Und nun ist genau das Gegenteil maßgeblich: Statt Sonne und Ozon satt hat man das Wasser mehr als satt.

 

Ist das alles Teil des Klimawandels oder nur Ergebnis verbesserter Nachrichtentechnik?

 

Schon laufen auch die Warnungen vor Wasserknappheit angesichts des Abschmelzens der Gletscher durch die Gazetten, allerdings kann "unten drunter" von Knappheit keine Rede sein - und die kann auch nicht von den dort weniger häufig anzutreffenden Gletschern herrühren.

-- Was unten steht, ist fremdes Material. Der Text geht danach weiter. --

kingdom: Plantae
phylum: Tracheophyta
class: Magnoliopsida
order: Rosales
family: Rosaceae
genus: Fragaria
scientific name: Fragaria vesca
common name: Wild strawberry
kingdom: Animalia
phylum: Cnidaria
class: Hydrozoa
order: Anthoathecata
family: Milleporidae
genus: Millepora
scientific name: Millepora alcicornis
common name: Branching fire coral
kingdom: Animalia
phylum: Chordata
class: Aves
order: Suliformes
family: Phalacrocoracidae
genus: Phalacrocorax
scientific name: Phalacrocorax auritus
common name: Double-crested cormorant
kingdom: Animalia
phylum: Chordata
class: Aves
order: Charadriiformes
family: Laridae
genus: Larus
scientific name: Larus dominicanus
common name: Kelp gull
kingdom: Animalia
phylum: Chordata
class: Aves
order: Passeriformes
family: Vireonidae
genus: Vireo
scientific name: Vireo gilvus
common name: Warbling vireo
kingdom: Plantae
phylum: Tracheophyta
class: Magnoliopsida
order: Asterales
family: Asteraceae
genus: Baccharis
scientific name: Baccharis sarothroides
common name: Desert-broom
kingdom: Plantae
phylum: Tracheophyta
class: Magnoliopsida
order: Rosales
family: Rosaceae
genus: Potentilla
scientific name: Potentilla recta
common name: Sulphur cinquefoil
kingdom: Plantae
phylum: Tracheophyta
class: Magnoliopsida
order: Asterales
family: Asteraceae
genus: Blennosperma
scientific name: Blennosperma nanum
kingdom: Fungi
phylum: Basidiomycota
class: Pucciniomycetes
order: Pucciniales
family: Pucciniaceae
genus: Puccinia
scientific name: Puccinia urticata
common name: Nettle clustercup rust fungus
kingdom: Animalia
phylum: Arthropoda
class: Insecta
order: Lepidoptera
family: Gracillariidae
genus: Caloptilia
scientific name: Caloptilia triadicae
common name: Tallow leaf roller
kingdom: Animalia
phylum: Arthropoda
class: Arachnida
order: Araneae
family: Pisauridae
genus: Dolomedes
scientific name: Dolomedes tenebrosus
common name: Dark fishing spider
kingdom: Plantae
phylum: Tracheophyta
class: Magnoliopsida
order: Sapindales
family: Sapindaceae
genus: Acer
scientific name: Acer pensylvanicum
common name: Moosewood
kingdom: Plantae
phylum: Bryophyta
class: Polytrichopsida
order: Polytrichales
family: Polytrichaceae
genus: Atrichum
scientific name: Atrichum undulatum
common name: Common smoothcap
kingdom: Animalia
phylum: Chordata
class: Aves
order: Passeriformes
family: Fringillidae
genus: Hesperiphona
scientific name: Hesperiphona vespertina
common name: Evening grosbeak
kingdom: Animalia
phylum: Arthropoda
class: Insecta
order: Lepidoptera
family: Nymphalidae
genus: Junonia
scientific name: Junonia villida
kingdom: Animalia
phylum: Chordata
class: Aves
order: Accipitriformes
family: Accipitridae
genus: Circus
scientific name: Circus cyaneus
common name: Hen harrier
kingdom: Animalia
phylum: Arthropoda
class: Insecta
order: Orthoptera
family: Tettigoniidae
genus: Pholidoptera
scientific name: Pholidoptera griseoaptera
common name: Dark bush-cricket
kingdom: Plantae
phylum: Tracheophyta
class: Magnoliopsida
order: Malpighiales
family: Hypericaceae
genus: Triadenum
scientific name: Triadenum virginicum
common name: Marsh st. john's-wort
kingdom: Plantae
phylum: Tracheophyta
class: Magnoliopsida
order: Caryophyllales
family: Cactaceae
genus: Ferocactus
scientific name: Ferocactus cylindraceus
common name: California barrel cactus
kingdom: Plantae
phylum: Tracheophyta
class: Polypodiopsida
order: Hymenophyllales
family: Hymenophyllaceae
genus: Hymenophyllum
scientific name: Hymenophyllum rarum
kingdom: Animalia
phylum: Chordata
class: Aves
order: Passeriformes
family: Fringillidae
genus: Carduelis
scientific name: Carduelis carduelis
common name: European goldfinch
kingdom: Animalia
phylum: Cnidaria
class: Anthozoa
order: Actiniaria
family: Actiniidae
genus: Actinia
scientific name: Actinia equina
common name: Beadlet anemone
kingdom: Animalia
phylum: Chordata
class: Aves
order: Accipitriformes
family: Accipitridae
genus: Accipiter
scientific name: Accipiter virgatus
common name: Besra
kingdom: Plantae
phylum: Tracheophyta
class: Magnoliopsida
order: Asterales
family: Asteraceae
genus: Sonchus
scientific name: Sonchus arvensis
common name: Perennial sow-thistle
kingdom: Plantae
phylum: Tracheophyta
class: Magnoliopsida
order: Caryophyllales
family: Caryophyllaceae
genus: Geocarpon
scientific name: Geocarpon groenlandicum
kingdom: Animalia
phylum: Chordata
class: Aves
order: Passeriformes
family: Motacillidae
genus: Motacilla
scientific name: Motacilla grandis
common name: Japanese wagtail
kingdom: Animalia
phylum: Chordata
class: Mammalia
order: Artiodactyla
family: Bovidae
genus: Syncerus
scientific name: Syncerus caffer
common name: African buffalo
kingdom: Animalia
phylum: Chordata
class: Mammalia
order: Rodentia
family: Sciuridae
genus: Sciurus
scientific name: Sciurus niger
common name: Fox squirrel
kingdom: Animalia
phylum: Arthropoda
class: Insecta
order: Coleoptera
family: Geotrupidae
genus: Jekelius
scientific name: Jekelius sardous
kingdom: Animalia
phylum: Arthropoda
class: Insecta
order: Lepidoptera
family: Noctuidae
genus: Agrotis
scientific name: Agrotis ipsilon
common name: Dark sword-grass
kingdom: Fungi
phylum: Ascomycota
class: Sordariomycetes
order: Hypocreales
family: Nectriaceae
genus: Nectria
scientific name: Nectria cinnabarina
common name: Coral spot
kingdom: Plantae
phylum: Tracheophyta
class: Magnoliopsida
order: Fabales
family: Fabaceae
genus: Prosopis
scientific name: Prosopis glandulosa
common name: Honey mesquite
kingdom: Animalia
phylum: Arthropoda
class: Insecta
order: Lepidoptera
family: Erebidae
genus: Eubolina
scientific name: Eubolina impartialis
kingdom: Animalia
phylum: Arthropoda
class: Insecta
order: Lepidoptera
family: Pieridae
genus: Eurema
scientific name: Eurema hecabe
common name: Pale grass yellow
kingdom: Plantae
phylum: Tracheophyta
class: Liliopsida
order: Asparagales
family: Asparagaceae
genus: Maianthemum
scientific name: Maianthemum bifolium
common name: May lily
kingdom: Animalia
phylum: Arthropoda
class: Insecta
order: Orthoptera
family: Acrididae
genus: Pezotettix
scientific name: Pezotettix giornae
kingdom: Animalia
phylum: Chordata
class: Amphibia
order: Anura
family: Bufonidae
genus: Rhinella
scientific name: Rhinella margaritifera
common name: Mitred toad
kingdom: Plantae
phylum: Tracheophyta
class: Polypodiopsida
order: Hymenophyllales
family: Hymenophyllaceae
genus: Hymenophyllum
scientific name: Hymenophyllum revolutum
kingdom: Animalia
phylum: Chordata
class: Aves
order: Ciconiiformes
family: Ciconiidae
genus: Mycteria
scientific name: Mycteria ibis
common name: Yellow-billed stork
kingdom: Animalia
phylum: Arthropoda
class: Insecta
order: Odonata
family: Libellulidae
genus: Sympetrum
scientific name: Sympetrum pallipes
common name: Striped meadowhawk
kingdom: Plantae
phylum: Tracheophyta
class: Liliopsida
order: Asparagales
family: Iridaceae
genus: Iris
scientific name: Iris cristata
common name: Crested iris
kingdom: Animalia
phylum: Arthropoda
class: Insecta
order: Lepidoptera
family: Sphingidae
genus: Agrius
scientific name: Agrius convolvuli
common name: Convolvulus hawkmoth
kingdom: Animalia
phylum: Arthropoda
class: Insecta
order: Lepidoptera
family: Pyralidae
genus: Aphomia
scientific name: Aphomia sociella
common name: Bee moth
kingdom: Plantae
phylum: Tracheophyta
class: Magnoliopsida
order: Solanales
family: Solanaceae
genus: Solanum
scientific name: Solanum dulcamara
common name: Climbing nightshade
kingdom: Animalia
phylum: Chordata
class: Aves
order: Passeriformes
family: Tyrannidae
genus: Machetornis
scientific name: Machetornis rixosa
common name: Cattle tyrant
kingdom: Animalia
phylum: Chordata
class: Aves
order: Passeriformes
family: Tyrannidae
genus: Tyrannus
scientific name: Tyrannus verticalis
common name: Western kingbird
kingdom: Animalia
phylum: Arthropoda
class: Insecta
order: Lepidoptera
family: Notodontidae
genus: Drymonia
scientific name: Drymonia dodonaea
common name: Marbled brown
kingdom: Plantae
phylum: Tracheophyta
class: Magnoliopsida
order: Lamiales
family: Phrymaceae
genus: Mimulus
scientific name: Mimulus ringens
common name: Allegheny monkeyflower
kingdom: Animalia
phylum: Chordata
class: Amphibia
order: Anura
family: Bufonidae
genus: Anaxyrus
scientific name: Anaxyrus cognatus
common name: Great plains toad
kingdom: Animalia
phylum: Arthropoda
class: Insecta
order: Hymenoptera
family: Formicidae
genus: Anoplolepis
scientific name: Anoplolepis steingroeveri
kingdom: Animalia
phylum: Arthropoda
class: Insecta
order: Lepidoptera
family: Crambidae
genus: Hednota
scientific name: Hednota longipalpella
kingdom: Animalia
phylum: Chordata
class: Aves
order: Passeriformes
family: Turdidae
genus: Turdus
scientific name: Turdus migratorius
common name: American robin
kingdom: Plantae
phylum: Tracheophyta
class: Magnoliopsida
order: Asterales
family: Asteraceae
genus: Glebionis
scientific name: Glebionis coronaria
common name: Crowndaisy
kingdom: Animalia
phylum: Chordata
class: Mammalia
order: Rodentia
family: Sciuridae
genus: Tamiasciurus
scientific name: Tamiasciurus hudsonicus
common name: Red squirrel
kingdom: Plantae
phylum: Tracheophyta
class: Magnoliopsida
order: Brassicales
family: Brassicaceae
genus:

Wasser - Quell des Lebens.

 

Und todbringend, von Milliardenschäden gar nicht erst zu schreiben. Der Mensch ertrinkt in Umwelt, die er allerdings auch nicht allzu gut behandelt hat. Was er aber nicht wahrhaben will. Schließlich soll man sich doch die Natur untertan machen. Schlägt der Untertan nun zurück? Eine Revolution der Elemente? Feuer aus den Vulkanen Islands, das vorerst nur den Flugverkehr lahmlegt, Wasser auf die Mühlen der Verschwörungstheoretiker, Luft voller Schadstoffe und verbrannte Erde in Afrika. Vielleicht nur ein Transportproblem: Feuer einfach in die kalten Regionen exportieren, Wasser in die wasserarmen, Luft dorthin pumpen (das müssen Radfahrer schon lange: Sich Luft pumpen), wo sie dünn ist und trockene Erde dorthin, wo einem das Wasser bis zum Hals steht.

Was diese Transporte wiederum der Natur antun werden?

 

Und wie diese wohl untertänigst zurückschlagen wird?